Based on the statements she made in her August 10 hearing of the NFL's appeal of New Orleans Saints linebacker Jonathan Vilma's defamation suit against Roger Goodell, it seemed that U.S. District Judge Helen G. Berrigan had some serious doubts about the league's process in issuing a number of suspensions. In her most recent order given to the league, Judge Berrigan advanced those doubts, and may be interested in providing a thorn to the NFL's side. According to Pro Football Talk's Mike Florio, who obtained a copy of the order, Judge Berrigan has asked the parties involved in the suit to identify the date the NFLPA asked the NFL to defer discipline against the players.

It was March 21 that the NFLPA allegedly did so, and that was the date that Goodell said he would have dropped the hammer on the players at the same time he did to the Saints' coaches and non-players. Goodell made that clear in national media appearances, and Judge Berrigan wants a bit of clarification. From the written order, per Florio:

"The Court is aware that Goodell stated, during the March 21, 2012 interview with the NFL Network and ESPN, that he would have disciplined the players at the same time as the coaches but for the NFLPA's indication that they 'wanted some time to investigate [the allegations] and talk to its own players. The Court is asking for the specific date on which this request occurred.  If the date is already in the record, the parties may simply cite to the relevant document in the record; if it is not, then the parties shall submit the relevant evidence."

What Judge Berrigan wants to know is whether the NFL had or had not made the decision to suspend the players when Goodell made that statement. If not, as Florio points out, "the statements made on March 21 by Goodell regarding Vilma could be viewed as unnecessary to the disciplinary process and thus not within the confines of Goodell's job duties and, most importantly, completely beyond the scope of the labor agreement's arbitration procedures."

This would jibe with what NFLPA Lead Outside Counsel Richard Smith told Shutdown Corner via e-mail in May. "If these matters are not barred altogether by the release in the CBA, they are within the exclusive jurisdiction of the System Arbitrator, not Roger Goodell," Smith told us. "If the System Arbitrator were to find that he does not have exclusive jurisdiction over the entire matter, the only conceivable issue remaining would fall within the on-the-field  provisions of the CBA that culminate in an appeal.  None of it is within Roger Goodell's jurisdiction.  He had no jurisdiction to take the action he took, period."

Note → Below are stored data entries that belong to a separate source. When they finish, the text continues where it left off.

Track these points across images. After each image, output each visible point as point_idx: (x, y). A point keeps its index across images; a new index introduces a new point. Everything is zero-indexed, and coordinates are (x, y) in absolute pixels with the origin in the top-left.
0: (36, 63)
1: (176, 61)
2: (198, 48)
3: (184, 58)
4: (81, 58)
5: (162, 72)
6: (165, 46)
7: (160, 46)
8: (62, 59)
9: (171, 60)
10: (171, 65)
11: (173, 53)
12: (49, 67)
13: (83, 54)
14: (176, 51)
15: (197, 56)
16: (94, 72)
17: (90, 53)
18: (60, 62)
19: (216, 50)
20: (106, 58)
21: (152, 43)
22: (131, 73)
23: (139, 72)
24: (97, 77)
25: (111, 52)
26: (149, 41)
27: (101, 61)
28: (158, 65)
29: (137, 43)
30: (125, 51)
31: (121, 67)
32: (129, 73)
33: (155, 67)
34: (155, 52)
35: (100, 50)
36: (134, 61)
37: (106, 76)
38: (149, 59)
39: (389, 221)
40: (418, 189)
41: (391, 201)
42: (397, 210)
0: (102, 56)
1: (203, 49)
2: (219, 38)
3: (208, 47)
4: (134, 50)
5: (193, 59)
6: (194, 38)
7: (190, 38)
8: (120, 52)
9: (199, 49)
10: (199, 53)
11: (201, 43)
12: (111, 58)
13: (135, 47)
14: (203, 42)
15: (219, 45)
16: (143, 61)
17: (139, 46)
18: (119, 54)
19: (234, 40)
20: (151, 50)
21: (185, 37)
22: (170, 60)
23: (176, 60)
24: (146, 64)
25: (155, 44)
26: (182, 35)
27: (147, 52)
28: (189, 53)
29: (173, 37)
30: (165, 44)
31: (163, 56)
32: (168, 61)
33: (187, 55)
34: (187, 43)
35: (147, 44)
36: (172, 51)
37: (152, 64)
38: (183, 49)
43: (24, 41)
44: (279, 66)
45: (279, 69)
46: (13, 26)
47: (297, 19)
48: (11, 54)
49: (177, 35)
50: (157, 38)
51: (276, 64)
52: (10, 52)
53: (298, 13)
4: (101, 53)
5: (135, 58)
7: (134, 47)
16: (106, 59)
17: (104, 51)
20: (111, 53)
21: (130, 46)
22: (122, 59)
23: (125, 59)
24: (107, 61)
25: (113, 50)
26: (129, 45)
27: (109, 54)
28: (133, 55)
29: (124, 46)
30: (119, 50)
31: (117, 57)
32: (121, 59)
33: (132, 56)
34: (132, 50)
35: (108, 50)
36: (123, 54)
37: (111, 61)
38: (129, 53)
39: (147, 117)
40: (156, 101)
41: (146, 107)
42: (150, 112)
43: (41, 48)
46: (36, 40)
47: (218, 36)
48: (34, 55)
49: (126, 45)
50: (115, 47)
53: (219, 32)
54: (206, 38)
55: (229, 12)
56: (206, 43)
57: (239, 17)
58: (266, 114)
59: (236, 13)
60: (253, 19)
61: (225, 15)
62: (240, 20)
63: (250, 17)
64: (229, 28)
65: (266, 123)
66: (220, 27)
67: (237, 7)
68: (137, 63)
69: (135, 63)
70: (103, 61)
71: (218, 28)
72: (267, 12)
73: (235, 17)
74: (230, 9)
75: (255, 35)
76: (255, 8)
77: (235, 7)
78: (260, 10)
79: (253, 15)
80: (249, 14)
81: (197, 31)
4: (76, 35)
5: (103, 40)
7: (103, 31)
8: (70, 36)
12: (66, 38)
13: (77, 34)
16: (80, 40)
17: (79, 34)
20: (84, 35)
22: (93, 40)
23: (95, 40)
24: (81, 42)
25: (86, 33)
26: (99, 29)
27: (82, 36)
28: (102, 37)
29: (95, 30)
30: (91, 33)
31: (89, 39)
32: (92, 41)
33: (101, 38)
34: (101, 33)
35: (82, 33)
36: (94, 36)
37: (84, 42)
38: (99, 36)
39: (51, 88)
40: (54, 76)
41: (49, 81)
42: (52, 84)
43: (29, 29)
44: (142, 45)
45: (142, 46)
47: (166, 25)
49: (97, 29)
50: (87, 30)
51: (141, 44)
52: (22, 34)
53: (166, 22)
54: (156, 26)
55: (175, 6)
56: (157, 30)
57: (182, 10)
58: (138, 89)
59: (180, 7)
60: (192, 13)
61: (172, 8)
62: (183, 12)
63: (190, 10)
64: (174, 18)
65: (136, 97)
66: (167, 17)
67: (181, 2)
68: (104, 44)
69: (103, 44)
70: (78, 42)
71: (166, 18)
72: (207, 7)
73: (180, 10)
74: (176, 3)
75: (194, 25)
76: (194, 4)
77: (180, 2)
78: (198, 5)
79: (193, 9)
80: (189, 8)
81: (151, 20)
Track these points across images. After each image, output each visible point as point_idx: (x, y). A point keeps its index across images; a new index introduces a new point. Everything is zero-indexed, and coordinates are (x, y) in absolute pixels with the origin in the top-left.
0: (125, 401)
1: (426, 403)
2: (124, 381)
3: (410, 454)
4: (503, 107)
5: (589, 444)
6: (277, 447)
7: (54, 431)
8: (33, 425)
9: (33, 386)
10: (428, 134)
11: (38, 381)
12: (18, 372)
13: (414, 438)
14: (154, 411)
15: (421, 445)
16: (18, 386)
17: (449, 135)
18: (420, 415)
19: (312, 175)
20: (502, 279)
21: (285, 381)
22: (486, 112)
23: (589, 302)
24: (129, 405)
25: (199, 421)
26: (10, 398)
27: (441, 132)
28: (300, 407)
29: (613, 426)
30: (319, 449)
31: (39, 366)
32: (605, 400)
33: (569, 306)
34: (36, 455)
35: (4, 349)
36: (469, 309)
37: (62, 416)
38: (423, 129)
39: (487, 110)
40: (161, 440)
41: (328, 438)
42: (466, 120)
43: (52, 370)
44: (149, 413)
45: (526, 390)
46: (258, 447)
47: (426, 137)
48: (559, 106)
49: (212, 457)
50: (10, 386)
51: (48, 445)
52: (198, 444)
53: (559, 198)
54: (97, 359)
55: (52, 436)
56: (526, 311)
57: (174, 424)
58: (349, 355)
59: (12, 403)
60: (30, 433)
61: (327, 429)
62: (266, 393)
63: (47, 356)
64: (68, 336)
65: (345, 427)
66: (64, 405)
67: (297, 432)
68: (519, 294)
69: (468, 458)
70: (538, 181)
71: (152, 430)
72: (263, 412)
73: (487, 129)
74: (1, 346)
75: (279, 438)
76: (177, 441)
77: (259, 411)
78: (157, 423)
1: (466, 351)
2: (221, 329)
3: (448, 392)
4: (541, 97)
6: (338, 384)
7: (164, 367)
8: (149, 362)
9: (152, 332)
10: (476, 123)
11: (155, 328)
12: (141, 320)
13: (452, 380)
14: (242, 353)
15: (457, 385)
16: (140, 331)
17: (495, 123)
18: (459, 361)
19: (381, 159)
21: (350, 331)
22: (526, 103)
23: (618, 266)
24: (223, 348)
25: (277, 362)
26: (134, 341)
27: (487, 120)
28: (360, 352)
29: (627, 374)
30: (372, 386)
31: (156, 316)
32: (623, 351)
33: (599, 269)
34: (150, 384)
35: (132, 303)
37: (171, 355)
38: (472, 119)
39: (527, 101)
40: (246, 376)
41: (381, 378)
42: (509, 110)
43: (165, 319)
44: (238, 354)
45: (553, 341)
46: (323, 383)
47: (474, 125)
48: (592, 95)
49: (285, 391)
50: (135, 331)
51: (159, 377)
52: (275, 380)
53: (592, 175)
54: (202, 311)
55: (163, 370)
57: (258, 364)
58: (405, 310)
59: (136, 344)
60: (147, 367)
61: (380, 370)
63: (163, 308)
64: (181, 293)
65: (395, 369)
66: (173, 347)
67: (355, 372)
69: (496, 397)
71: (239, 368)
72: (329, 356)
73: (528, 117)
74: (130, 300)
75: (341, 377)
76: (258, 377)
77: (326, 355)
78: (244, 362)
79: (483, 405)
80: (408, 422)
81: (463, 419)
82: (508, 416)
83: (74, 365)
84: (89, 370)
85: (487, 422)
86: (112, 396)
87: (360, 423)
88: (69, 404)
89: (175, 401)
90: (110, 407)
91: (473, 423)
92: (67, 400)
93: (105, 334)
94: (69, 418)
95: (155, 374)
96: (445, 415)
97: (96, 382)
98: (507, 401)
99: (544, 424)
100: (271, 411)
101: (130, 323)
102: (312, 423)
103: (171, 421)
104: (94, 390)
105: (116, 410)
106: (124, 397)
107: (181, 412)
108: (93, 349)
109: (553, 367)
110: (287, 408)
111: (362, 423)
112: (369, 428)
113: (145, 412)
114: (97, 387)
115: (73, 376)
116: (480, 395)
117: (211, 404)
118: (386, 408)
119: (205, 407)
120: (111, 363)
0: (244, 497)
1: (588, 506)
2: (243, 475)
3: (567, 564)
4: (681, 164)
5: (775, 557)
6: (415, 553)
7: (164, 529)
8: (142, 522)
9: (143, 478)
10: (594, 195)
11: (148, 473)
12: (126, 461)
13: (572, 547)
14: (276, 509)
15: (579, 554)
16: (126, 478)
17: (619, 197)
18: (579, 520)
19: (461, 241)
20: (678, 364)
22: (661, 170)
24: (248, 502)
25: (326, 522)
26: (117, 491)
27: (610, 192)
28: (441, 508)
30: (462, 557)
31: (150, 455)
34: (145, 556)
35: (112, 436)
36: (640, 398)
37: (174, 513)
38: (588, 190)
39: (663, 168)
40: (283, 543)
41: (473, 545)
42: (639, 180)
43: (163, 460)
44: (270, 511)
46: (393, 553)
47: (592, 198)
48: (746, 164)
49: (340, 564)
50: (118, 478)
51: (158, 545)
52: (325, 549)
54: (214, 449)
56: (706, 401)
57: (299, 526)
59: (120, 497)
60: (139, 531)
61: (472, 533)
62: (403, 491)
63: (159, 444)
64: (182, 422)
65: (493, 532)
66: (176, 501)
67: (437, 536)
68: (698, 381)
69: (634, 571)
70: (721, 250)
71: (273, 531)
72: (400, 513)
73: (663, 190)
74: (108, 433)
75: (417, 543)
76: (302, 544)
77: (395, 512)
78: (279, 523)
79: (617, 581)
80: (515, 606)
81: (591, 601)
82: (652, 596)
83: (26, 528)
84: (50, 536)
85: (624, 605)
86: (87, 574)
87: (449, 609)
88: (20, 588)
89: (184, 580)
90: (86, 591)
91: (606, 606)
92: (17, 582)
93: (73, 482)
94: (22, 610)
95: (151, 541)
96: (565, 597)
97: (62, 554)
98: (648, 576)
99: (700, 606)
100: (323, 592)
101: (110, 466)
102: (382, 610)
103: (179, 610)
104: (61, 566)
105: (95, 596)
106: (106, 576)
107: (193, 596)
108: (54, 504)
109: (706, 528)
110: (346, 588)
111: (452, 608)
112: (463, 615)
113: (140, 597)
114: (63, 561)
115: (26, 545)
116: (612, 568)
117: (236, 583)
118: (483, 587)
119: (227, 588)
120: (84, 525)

And if that's the case, Judge Berrigan might rule that Goodell violated the CBA in his disciplinary process. The NFL does not want that at all, because Judge Berrigan has already found the process by which the players were suspended to be highly questionable, to the point where she said from the bench, "If I can find a way to legally do it, I will rule in Vilma's favor." Judge Berrigan also said that she believed Vilma had suffered the irreparable harm he claimed in the defamation suit.

Where Judge Berrigan hesitated, and where people thought she might be trying to get the parties to settle, was in her own ability to override the CBA's process.

The request for a specific date isn't a death blow to the NFL's case, but it's these types of orders that will put one side on edge. I'm reminded of Judge Tyrone Kipler's order to F. Leo Drummond in John Grisham's "The Rainmaker," when Kipler demanded that Drummond provide him with the name of one case he had ever asked to fast-track. It was the beginning of a trial won by overmatched underdog Rudy Baylor, and Drummond knew from day one that His Honor was not impressed with Drummond's methods.

In the end, if Judge Berrigan rules that Goodell acted outside his authority, every single suspension issued by the league could be in legal jeopardy. As could the power Goodell so cherishes. One thing we know for sure -- the NFL hasn't heard the last of Judge Berrigan, and they can't be happy about it.